Confidentiality and Privacy

Get Credit

  • Cite Your Data
    • Get a persistent identifier such as a DOI or ARK using the EZID service for your data.
    • Contact the library to obtain an EZID.
  • Disambiguate yourself 
    • ORCID provides a persistent identifier that distinguishes you from other researchers. Register for a free account.

Documentation

Include a brief descriptive document (often called a Readme.txt file) to help others understand your additional files and data.

File Naming Conventions

  • Keep the filename short (aim for less than 25 characters)
  • Use underscores instead of spaces
  • Avoid special characters such as: " / \ : * ? < > [ ] & $ .
  • Use the dating convention: YYYY-MM-DD or YYMMDD
  • Use the 3-letter file extension to indicate the file format, such as .txt, .pdf, or .csv.
  • When using number, use leading zeros to make sure files sort in sequential order. Use 001, 002, ...020, 021 … instead of 1, 2… 20, 21…

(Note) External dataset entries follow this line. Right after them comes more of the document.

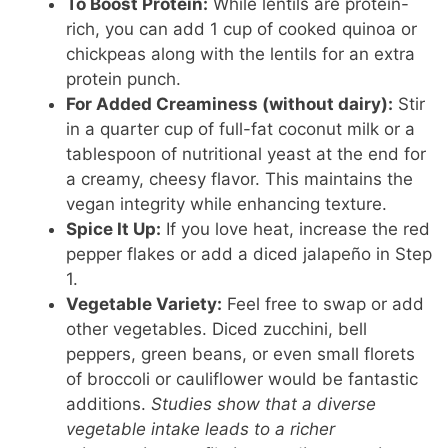
To Boost Protein:
While lentils are protein-
rich, you can add 1 cup of cooked quinoa or
chickpeas along with the lentils for an extra
protein punch.
For Added Creaminess (without dairy):
Stir
in a quarter cup of full-fat coconut milk or a
tablespoon of nutritional yeast at the end for
a creamy, cheesy flavor. This maintains the
vegan integrity while enhancing texture.
Spice It Up:
If you love heat, increase the red
pepper flakes or add a diced jalapeño in Step
1.
Vegetable Variety:
Feel free to swap or add
other vegetables. Diced zucchini, bell
peppers, green beans, or even small florets
of broccoli or cauliflower would be fantastic
additions.
Studies show that a diverse
vegetable intake leads to a richer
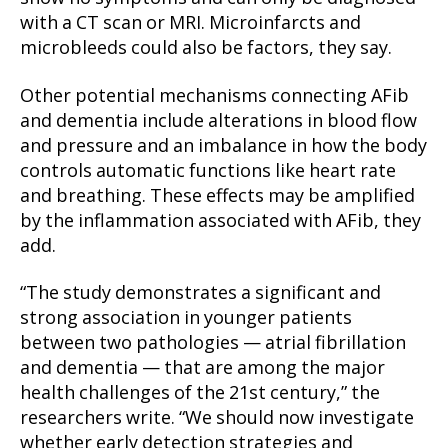
with a CT scan or MRI. Microinfarcts and
microbleeds could also be factors, they say.
Other potential mechanisms connecting AFib
and dementia include alterations in blood flow
and pressure and an imbalance in how the body
controls automatic functions like heart rate
and breathing. These effects may be amplified
by the inflammation associated with AFib, they
add.
“The study demonstrates a significant and
strong association in younger patients
between two pathologies — atrial fibrillation
and dementia — that are among the major
health challenges of the 21st century,” the
researchers write. “We should now investigate
whether early detection strategies and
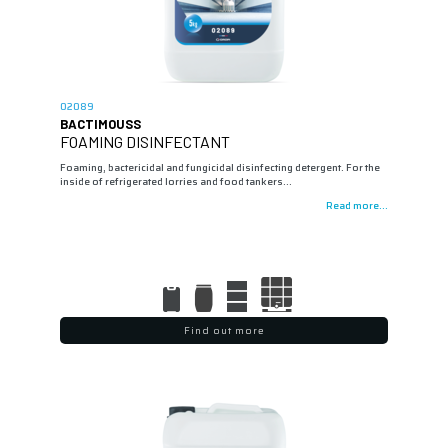
02089
BACTIMOUSS
FOAMING DISINFECTANT
Foaming, bactericidal and fungicidal disinfecting detergent. For the
inside of refrigerated lorries and food tankers…
Read more...
Find out more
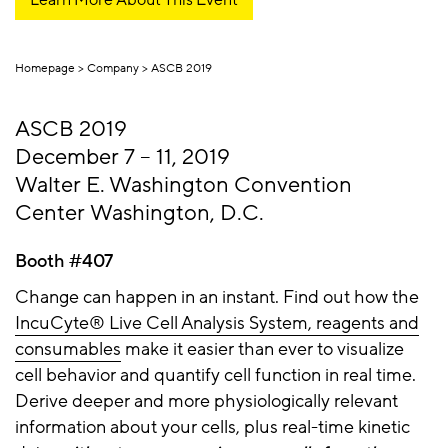
Homepage
Company
ASCB 2019
ASCB 2019
December 7 – 11, 2019
Walter E. Washington Convention
Center Washington, D.C.
Booth #407
Change can happen in an instant. Find out how the
IncuCyte® Live Cell Analysis System, reagents and
consumables
make it easier than ever to visualize
cell behavior and quantify cell function in real time.
Derive deeper and more physiologically relevant
information about your cells, plus real-time kinetic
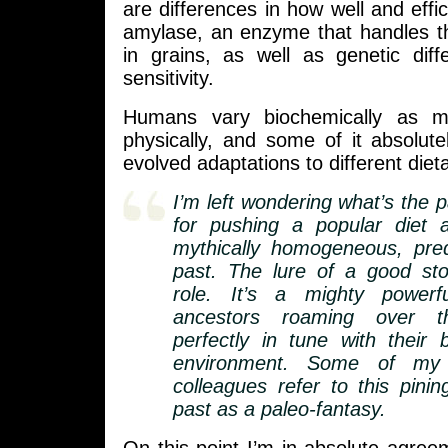
are differences in how well and effi
amylase, an enzyme that handles t
in grains, as well as genetic diff
sensitivity.
Humans vary biochemically as 
physically, and some of it absolut
evolved adaptations to different dieta
I’m left wondering what’s the 
for pushing a popular diet 
mythically homogeneous, pre
past. The lure of a good st
role. It’s a mighty powerf
ancestors roaming over t
perfectly in tune with their
environment. Some of my a
colleagues refer to this pinin
past as a paleo-fantasy.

Case Study: File Naming Done Well - examples of a methods to name files. File names can include study site, water depth, date, and more.

Some Recommended File Formats

Whenever possible use uncompressed, non-proprietary (open) formats.

  • Containers: TAR, GZIP, ZIP
  • Databases: XML, CSV
  • Geospatial: SHP, DBF, GeoJSON, KML, NetCDF, GeoTIFF/TIFF, NetCDF, HDF-EOS
  • Moving images:  MOV, AVI, MXF
    • eScholarship requires MP4 to embed
  • Presentations: PDF
  • Sounds: WAV, AIFF, MXF
    • eScholarship requires MP3 to embed
  • Statistics: ASCII, DTA, POR, SAS, SAV
  • Still images: TIFF, JPEG 2000, JPEG, PDF
  • Tabular data: CSV
  • Text: XML, PDF/A, HTML, ASCII, UTF-8
  • Web archive: WARC

For more guidance on appropriate formats, see the Library of Congress’ Recommended Formats Statement and Archivematica’s Format Policies page for access and preservation.

Copyright and Intellectual Property

  • Data is not copyrightable. However, a presentation of data (such as a chart or table) may be.
  • Data can be licensed. Some data providers apply licenses that limit how the data can be used to protect the privacy of study participants or to guide downstream uses of the data (e.g., requiring attribution or forbidding for-profit use). Check license terms of use before republishing.
  • Most databases to which the UC Libraries subscribe are licensed and prohibit redistribution of data outside of UC. For more information on terms of use for databases licensed by the Libraries, contact us.
  • Publish your data under a Creative Commons license to make your wishes explicit.